### WHAT IS NEEDED
For this exercise, please find the lines in the entries that include the word "Técnica" and copy them.

### EXTRACTED ENTRIES
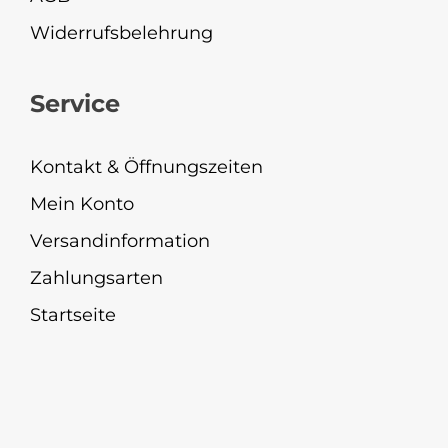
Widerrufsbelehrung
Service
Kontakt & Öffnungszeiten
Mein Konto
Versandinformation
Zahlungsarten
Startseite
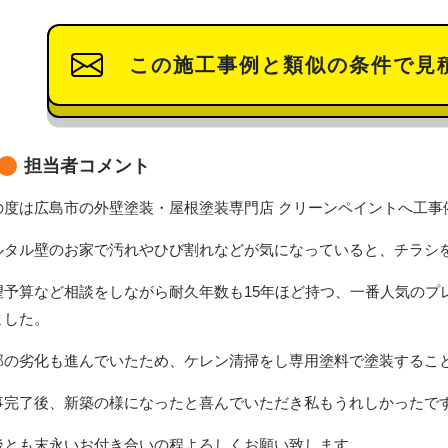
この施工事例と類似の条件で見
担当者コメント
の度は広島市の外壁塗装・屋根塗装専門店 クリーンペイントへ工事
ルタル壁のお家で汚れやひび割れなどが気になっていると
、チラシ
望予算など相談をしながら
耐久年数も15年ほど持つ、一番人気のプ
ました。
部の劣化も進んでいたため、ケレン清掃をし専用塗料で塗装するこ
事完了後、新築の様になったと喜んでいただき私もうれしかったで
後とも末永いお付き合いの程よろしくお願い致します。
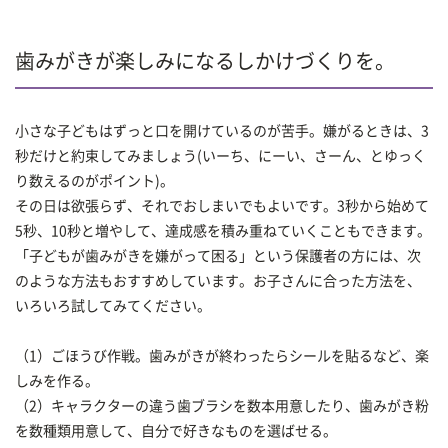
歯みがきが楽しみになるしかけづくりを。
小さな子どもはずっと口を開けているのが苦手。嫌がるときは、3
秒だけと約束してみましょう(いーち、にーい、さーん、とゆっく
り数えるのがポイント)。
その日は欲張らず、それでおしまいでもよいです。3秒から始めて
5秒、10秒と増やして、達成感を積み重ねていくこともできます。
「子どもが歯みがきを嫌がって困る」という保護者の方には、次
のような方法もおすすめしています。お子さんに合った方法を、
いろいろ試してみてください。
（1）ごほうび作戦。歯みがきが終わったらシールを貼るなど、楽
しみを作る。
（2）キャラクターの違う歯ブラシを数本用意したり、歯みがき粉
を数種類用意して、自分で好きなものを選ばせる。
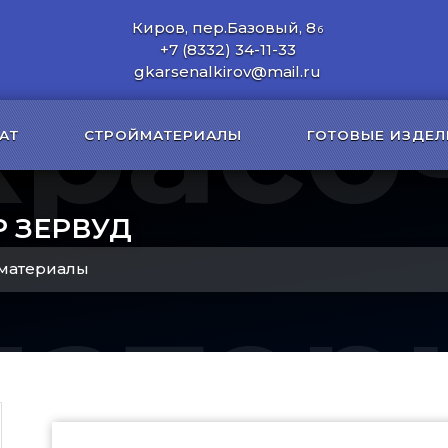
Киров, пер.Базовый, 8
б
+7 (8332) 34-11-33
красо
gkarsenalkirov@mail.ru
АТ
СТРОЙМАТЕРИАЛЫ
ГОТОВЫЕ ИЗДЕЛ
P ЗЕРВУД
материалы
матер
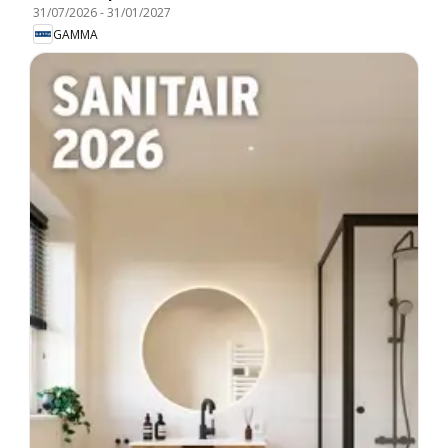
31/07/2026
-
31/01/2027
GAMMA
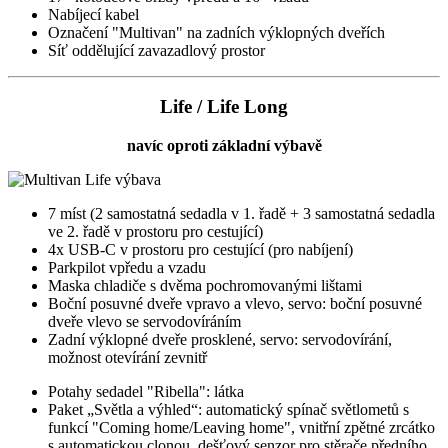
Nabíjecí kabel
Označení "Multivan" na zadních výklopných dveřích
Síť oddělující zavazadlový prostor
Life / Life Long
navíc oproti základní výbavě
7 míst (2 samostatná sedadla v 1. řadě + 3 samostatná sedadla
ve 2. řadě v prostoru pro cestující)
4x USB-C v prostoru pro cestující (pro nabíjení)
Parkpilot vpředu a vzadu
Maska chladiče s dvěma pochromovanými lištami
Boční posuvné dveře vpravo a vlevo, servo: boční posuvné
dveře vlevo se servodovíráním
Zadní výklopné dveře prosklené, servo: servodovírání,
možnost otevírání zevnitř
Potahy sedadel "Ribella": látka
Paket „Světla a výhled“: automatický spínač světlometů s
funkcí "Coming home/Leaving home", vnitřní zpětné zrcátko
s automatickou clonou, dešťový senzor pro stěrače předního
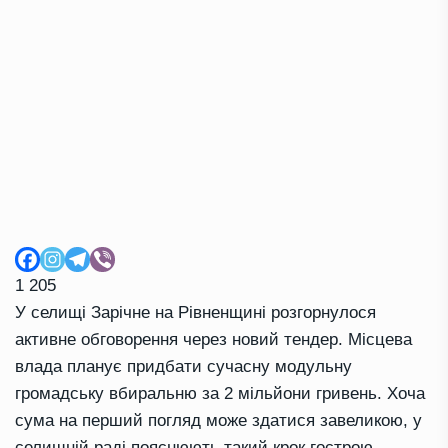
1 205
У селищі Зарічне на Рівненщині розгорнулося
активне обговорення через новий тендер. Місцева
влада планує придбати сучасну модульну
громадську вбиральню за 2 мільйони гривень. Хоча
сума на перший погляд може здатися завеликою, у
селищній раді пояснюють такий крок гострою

...

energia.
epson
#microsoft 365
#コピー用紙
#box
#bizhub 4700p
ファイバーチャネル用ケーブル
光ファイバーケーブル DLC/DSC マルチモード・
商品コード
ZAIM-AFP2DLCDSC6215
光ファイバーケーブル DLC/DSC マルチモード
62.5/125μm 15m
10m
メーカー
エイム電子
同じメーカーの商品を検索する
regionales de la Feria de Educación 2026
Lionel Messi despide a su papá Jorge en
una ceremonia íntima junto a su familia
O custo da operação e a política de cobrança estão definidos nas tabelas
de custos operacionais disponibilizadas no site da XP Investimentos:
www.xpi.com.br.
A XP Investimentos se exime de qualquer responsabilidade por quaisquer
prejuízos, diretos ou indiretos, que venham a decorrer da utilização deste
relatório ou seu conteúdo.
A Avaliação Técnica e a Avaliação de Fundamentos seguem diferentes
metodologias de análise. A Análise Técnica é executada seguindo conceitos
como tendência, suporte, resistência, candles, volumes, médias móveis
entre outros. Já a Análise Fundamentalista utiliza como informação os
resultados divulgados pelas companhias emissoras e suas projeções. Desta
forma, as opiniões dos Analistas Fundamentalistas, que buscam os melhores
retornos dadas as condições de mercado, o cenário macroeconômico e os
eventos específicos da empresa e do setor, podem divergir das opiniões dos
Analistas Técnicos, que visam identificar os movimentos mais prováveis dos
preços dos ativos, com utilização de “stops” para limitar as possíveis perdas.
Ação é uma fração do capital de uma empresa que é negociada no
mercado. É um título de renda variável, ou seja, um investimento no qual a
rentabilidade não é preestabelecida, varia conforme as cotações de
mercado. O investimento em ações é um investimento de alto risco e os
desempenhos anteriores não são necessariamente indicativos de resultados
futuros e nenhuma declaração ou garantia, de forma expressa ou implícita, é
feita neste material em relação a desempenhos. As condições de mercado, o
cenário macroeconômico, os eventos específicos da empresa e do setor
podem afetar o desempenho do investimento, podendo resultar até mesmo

### FINISHED TASK
A Avaliação Técnica e a Avaliação de Fundamentos seguem diferentes
metodologias de análise. A Análise Técnica é executada seguindo conceitos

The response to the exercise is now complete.